Sie haben es ja bestimmt schon gelesen oder gehört – Grado ist haarscharf an einer Katastrophe vorbeigeschrammt, denn das gerade in Dienst gestellte Schiff »Audace«, das von Grado nach Triest unterwegs war, geriet mit 80 Personen an Bord in Seenot, der Bug tauchte bedenklich ab: Alle Passagiere mussten von der Küstenwache evakuiert werden.
„Audace“ („kühn“, „wagemutig“) ist ja ohnehin schon mal ein schlechter Name für ein Schiff, das eigentlich das Vertrauen in die beliebte Linie wiederherstellen sollte, denn das Vorgängerschiff wurde als nicht hochseetauglich klassifiziert, was aber jahrelang niemanden zu stören schien.
Nur eine Sache
Das alles passierte am Mittwoch, das Schiff schleppte sich ohne Passagiere nach San Giorgio, wo es derzeit untersucht wird. Und schon am Samstag gab der Reeder der Tageszeitung „Il Piccolo“ ein selbstbewusstes Interview. Der Kapitän habe überhaupt keine Fehler gemacht, und auch das Schiff sei in hundertprozentigem Bestzustand. Man müsse nur (nur!) herausfinden, wo das Wasser eingedrungen sei.
Punkt eins: An seiner Stelle würde ich ganz kleine Brötchen backen, bevor die Untersuchungen nicht abgeschlossen sind. Ein wenig Zurückhaltung täte ihm gut – Menschen waren in Lebensgefahr, und dafür, dass alles so glimpflich abgelaufen ist, sollte er lieber ein paar Stoßgebete in den Himmel schicken, statt voreilige Statements rauszuposaunen.
Punkt zwei: Wenn es weder Schuld des Kapitäns noch Schuld des Schiffs selbst war: Warum genau geriet die „Audace“ dann in Seenot? War es der Erdmagnetismus, die kosmische Hintergrundstrahlung, schwarze Magie? Und dass man „nur“ das Problem des eintretenden Wassers lösen müsse, ist ja wohl ein ziemlich entscheidendes Detail bei einer zum Schwimmen ausgelegten Konstruktion.
Punkt drei: Ein Deutscher, der an Bord war, berichtete, dass alle 20 E-Bikes der Reisegruppe am Bug geparkt wurden, und E-Bikes sind ja deutlich schwerer als normale Räder. Hat das möglicherweise für ein Absenken des Bugs gesorgt? Dann wäre diese ungleichmäßige Lagerung natürlich Schuld der Besatzung (und damit des Kapitäns). Und die Frage muss erlaubt sein, ob ein Boot, das für 100 Passagiere zugelassen ist, wirklich durch 20 E-Bikes in Schieflage gebracht sein kann.
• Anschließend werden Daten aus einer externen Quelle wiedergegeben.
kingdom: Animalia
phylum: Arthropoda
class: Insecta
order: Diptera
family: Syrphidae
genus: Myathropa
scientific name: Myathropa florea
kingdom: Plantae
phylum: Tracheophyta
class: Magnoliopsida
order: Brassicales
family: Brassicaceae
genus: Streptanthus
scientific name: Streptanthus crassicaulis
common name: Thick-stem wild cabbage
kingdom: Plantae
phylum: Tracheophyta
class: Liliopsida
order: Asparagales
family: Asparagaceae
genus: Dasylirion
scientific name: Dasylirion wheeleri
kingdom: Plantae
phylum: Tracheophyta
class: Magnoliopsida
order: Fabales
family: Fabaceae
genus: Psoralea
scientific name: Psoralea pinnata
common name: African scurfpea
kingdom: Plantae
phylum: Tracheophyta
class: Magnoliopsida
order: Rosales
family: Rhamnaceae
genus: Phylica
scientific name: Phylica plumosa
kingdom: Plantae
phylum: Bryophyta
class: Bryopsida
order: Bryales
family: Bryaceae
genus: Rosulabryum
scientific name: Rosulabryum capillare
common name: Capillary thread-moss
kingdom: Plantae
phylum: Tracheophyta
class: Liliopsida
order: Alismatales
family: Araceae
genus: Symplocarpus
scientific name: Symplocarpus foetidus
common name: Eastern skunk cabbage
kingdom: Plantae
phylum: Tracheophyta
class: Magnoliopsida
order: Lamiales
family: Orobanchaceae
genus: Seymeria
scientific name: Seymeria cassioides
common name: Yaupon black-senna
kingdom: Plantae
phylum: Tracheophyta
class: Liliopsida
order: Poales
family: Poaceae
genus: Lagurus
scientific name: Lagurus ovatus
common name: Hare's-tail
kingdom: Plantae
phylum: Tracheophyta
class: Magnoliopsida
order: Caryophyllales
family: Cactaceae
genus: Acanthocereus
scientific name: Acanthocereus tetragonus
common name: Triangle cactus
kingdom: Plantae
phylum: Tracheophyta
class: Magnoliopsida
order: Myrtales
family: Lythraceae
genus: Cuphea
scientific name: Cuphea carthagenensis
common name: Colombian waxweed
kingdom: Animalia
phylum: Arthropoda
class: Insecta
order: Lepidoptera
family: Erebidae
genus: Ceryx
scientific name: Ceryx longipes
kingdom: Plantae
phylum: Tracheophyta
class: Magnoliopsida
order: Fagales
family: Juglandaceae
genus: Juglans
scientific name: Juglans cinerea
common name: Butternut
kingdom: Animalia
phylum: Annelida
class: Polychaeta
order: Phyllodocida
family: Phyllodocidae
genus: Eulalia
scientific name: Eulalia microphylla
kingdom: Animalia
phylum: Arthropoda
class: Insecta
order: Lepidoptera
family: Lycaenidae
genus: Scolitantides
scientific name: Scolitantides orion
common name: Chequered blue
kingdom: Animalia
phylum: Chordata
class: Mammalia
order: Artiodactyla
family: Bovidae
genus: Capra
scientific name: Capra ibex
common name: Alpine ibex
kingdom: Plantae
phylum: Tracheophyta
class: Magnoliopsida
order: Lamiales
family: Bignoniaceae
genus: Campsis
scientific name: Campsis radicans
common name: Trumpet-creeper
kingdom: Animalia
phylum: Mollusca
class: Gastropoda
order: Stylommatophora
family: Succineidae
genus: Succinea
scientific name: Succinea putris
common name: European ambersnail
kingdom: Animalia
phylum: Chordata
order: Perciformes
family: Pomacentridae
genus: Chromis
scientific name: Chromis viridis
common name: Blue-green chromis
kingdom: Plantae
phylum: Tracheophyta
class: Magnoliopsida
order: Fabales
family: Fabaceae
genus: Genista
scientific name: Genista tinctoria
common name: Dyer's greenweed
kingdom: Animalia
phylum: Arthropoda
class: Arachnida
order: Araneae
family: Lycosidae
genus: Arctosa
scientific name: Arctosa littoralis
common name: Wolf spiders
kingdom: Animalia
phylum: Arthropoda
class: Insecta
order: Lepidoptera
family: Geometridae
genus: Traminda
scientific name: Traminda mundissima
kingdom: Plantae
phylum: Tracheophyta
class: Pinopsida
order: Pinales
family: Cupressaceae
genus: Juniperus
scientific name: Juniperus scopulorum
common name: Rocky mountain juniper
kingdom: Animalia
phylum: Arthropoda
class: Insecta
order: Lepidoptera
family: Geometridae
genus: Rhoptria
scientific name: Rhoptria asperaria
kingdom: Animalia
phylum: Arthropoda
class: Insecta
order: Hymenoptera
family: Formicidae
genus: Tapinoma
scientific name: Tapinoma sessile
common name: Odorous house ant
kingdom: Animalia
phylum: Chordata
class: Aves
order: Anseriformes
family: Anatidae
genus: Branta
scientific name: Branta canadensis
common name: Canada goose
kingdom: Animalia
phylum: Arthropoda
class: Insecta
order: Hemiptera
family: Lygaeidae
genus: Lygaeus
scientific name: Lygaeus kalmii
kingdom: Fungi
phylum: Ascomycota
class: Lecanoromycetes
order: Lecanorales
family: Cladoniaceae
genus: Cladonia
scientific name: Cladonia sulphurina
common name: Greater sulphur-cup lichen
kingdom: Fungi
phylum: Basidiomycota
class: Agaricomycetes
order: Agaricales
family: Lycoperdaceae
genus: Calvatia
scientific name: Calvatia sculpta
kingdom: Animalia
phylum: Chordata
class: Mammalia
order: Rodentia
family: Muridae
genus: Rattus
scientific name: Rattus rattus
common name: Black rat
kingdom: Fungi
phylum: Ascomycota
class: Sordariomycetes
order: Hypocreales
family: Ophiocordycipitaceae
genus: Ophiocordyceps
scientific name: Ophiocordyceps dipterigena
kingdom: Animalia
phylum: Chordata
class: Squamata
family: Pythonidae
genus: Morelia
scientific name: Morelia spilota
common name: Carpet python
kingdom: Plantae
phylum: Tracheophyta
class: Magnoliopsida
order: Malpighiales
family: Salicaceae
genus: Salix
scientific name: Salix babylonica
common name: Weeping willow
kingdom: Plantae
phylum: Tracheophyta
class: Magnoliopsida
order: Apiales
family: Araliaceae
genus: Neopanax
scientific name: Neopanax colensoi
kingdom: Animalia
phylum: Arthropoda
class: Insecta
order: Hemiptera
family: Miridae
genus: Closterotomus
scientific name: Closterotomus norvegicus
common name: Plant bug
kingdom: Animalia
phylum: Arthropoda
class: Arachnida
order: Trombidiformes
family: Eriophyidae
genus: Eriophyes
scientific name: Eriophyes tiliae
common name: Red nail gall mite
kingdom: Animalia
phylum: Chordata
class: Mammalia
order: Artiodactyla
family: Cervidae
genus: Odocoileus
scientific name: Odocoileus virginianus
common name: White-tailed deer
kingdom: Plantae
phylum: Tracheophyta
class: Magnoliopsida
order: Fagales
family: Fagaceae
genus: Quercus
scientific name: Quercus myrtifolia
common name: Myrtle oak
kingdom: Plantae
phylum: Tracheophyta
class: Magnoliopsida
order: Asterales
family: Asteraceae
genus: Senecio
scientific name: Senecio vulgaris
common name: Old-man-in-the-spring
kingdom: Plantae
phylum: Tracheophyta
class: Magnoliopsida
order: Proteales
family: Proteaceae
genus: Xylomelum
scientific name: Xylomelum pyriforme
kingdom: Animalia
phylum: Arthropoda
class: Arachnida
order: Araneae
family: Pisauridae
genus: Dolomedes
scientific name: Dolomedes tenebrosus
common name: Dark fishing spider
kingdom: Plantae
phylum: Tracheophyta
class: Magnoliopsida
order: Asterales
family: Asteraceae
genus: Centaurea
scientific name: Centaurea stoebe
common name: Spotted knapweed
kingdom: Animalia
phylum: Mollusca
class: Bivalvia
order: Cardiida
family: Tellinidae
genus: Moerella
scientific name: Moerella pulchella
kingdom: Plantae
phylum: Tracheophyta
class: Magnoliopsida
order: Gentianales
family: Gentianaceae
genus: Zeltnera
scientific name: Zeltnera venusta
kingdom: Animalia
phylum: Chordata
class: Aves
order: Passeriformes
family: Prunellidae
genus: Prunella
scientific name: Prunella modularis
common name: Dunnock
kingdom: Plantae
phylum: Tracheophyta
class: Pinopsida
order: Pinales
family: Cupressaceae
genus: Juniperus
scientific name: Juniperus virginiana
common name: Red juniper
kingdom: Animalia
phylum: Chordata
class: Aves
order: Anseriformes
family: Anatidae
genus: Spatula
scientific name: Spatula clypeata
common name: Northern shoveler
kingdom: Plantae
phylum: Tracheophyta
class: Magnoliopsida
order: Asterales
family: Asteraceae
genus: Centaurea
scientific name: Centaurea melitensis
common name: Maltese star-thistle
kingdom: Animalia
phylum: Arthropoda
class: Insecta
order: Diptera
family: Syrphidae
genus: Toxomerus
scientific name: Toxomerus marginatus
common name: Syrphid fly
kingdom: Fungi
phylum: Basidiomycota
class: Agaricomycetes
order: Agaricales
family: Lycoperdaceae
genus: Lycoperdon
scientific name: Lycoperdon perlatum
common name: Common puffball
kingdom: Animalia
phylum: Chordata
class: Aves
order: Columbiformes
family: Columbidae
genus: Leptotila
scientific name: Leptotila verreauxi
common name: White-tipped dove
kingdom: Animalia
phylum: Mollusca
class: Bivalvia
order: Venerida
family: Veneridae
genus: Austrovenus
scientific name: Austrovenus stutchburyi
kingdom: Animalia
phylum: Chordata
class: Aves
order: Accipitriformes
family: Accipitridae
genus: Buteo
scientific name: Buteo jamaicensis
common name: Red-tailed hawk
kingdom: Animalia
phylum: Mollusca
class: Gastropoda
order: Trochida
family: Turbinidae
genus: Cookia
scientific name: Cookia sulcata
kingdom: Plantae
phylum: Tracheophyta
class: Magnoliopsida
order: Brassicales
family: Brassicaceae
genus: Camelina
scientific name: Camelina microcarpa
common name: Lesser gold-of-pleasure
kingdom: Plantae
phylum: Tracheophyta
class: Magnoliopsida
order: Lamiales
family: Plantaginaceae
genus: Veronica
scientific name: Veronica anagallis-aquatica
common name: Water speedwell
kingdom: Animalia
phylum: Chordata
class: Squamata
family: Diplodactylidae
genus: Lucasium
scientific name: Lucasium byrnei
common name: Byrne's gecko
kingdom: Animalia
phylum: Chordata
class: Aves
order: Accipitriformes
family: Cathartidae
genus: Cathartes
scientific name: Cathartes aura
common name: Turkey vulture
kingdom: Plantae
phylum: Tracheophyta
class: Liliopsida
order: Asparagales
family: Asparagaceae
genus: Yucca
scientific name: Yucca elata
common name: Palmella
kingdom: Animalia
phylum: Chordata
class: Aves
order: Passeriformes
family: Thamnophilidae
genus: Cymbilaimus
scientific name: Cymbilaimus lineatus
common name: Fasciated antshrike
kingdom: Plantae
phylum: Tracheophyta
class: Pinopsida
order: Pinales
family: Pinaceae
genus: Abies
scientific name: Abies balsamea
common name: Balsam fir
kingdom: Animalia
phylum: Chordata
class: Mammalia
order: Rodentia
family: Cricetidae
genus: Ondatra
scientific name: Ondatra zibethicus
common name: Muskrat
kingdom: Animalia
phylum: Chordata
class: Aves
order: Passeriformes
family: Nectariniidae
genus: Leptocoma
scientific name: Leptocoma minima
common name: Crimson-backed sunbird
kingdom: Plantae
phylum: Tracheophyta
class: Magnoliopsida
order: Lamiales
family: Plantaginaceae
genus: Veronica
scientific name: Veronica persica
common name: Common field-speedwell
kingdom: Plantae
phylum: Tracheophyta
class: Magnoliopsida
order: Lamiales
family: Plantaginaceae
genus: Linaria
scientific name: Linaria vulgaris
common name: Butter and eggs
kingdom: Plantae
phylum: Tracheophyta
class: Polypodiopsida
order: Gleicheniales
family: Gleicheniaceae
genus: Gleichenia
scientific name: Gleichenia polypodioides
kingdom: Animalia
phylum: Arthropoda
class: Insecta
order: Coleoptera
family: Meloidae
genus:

Bizarrer Weltrekordversuch
Das Thema wird uns in den nächsten Wochen noch ordentlich beschäftigen. So kommen wir gar nicht zum bizarren Weltrekordversuch am Strand. Nächstes Mal, versprochen!
Enden wir mit einer sehr italienischen Note: Als die Nachricht von dem Beinahe-Unglück die Runde machte, lieferten gleich drei Restaurants Pizzen, Häppchen und Getränke für die Geretteten und alle Helfer an die Hafenmole. Eine feine Geste.